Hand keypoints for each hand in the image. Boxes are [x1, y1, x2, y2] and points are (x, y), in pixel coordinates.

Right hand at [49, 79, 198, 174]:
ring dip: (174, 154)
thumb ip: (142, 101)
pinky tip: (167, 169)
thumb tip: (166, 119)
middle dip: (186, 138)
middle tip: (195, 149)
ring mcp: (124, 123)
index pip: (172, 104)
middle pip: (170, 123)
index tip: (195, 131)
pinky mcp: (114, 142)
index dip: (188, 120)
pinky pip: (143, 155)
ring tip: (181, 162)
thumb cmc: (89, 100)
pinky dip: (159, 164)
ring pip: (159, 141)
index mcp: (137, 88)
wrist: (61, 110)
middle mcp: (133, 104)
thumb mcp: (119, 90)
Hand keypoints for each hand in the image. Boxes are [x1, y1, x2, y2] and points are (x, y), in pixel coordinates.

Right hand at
--
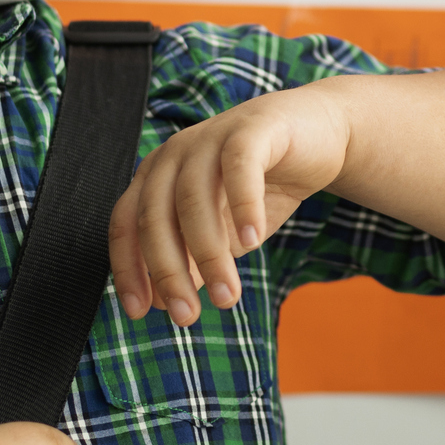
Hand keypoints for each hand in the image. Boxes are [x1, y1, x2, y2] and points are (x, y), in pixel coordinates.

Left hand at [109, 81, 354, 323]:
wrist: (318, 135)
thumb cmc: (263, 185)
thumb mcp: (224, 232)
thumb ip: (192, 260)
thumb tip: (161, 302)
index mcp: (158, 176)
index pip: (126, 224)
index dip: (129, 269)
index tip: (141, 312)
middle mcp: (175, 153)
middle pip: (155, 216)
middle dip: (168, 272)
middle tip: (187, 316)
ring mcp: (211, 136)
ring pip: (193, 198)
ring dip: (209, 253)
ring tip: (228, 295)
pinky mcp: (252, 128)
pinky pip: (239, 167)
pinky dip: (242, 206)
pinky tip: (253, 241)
---
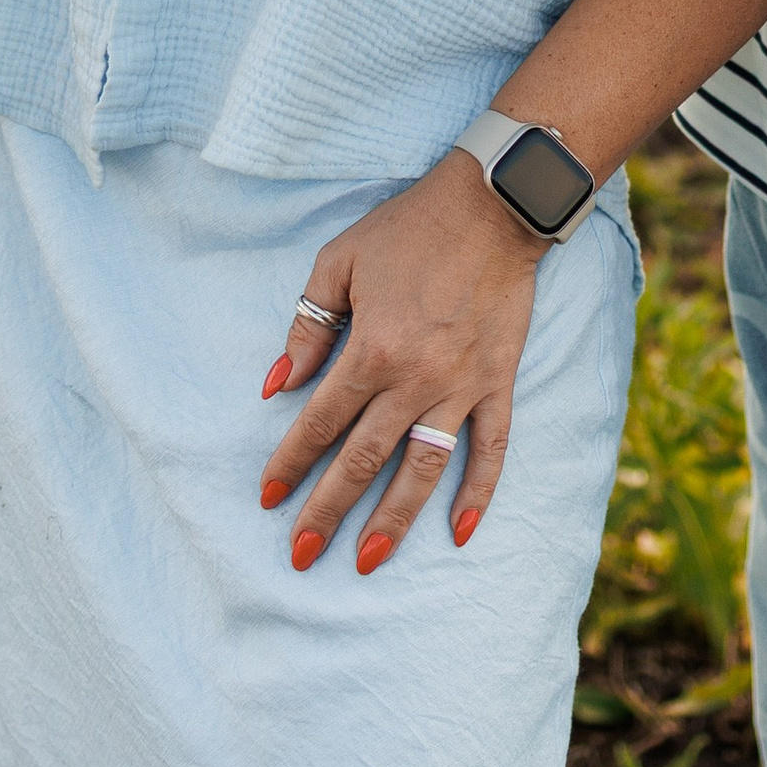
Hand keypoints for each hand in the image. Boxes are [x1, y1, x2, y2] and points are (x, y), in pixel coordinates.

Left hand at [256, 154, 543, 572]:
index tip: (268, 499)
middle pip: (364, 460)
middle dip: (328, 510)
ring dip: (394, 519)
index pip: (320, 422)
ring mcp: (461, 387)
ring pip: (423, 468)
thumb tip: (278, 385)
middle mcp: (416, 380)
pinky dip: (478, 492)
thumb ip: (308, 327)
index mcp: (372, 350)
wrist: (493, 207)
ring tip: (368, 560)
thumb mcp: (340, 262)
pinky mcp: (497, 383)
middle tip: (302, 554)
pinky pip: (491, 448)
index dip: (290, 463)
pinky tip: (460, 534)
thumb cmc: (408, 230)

• [EXERCISE DIRECTIONS]
Some of the data mentions "pinky". Copy every line where it does.

• [COMPLETED EXERCISE]
pinky tip: (167, 169)
pinky mcp: (114, 142)
pinky pip: (143, 155)
pinky dip: (159, 164)
pinky mcp: (252, 128)
pinky pip: (239, 167)
pinky dip: (242, 206)
pinky tip: (253, 241)
pinky dip: (478, 492)
pinky mcp: (497, 383)
pinky pip: (491, 448)
pinky tip: (460, 534)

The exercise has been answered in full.